Doubling of the standard deduction, the expanded child tax credit – 46,000 families in Eastern Washington take advantage of that. They’re going to get an expanded child tax credit. I believe that that’s an overall benefit, with the money in an individual’s take-home pay, increased wages as well as job opportunities. I know there’s trade-offs, but I think the tax code has become too full of this deduction, that deduction, loopholes, whatever. We really need to simplify it.
Q: I’m reading that the tax cuts for corporations are permanant, but the tax cuts for individuals expire. Can you justify that?

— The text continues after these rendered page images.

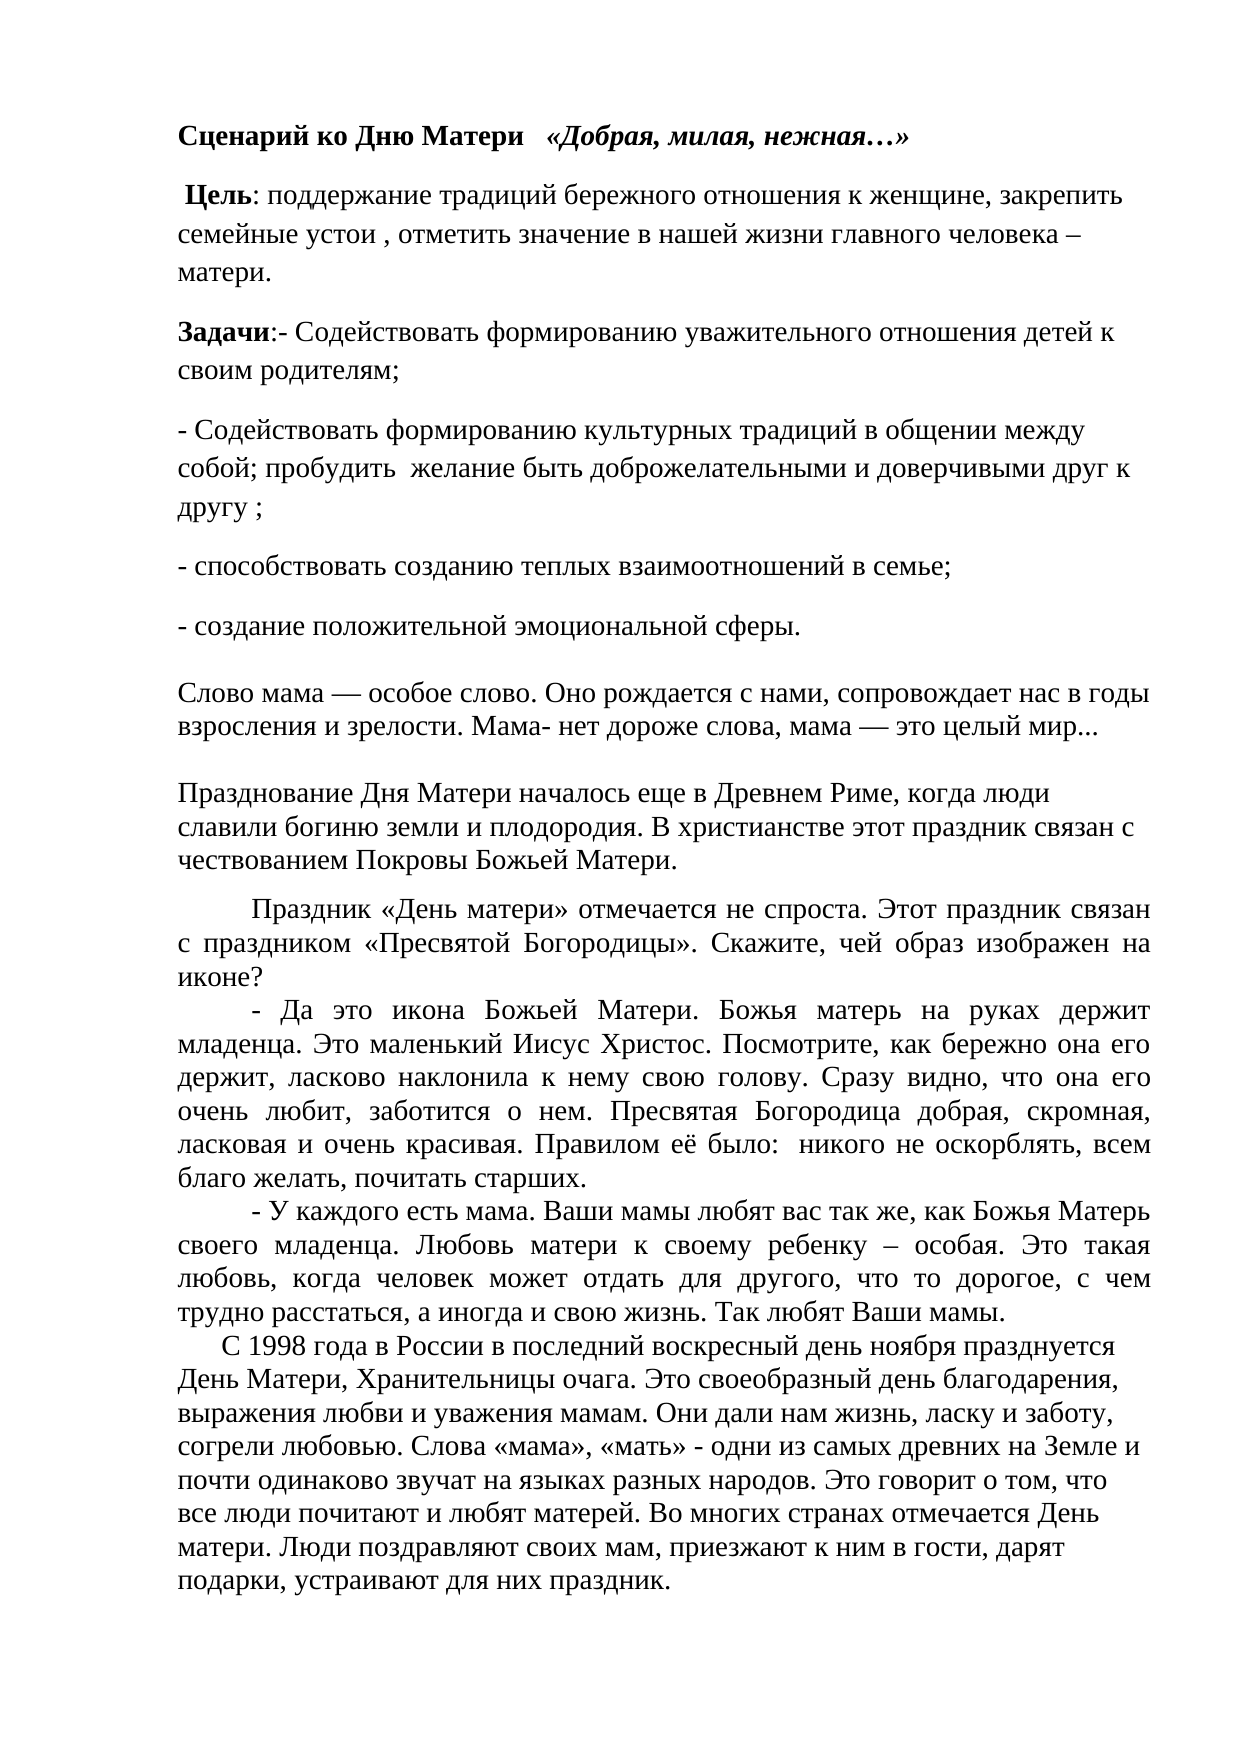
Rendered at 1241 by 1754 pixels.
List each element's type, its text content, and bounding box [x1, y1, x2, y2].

text - способствовать созданию теплых взаимоотношений в семье; [177, 548, 1152, 582]
text - создание положительной эмоциональной сферы. Слово мама — особое слово. Оно рождается с нами, сопровождает нас в годы взросления и зрелости. Мама- нет дороже слова, мама — это целый мир... Празднование Дня Матери началось еще в Древнем Риме, когда люди славили богиню земли и плодородия. В христианстве этот праздник связан с чествованием Покровы Божьей Матери. [177, 608, 1152, 876]
text Праздник «День матери» отмечается не спроста. Этот праздник связан с праздником «Пресвятой Богородицы». Скажите, чей образ изображен на иконе? [177, 892, 1152, 992]
text Цель: поддержание традиций бережного отношения к женщине, закрепить семейные устои , отметить значение в нашей жизни главного человека – матери. [177, 177, 1152, 288]
text Задачи:- Содействовать формированию уважительного отношения детей к своим родителям; [177, 314, 1152, 386]
text С 1998 года в России в последний воскресный день ноября празднуется День Матери, Хранительницы очага. Это своеобразный день благодарения, выражения любви и уважения мамам. Они дали нам жизнь, ласку и заботу, согрели любовью. Слова «мама», «мать» - одни из самых древних на Земле и почти одинаково звучат на языках разных народов. Это говорит о том, что все люди почитают и любят матерей. Во многих странах отмечается День матери. Люди поздравляют своих мам, приезжают к ним в гости, дарят подарки, устраивают для них праздник. [177, 1328, 1152, 1625]
text - Да это икона Божьей Матери. Божья матерь на руках держит младенца. Это маленький Иисус Христос. Посмотрите, как бережно она его держит, ласково наклонила к нему свою голову. Сразу видно, что она его очень любит, заботится о нем. Пресвятая Богородица добрая, скромная, ласковая и очень красивая. Правилом её было: никого не оскорблять, всем благо желать, почитать старших. [177, 992, 1152, 1193]
text - У каждого есть мама. Ваши мамы любят вас так же, как Божья Матерь своего младенца. Любовь матери к своему ребенку – особая. Это такая любовь, когда человек может отдать для другого, что то дорогое, с чем трудно расстаться, а иногда и свою жизнь. Так любят Ваши мамы. [177, 1193, 1152, 1328]
text - Содействовать формированию культурных традиций в общении между собой; пробудить желание быть доброжелательными и доверчивыми друг к другу ; [177, 412, 1152, 522]
text Сценарий ко Дню Матери «Добрая, милая, нежная…» [177, 118, 1152, 152]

A: That was what we put in the bill in order to get the score.
Q: What do you mean?
A: To get it out of the House and to show that we were within the commitment that we had made as far as paying for these tax cuts. Within the budgeting process, we have to show within a 10-year window how we’re going to ensure that we can pass these and still meet our commitments on other programs, and that’s where the decision was made to put an end date. This is one of the issues that’s expected to be addressed in conference committee with a goal of making both individual and corporate tax cuts permanent.
Q: Whose tax cuts should be permanent and whose should be temporary?
A: I want ’em all permanent.
Q: Do you agree with what the House passed?
A: I voted for it, but, ultimately, I want them all to be permanent, and I have said that from the very beginning, and I’m going to continue to work to make sure that they are.
Editor’s note: Questions and answers were edited for clarity.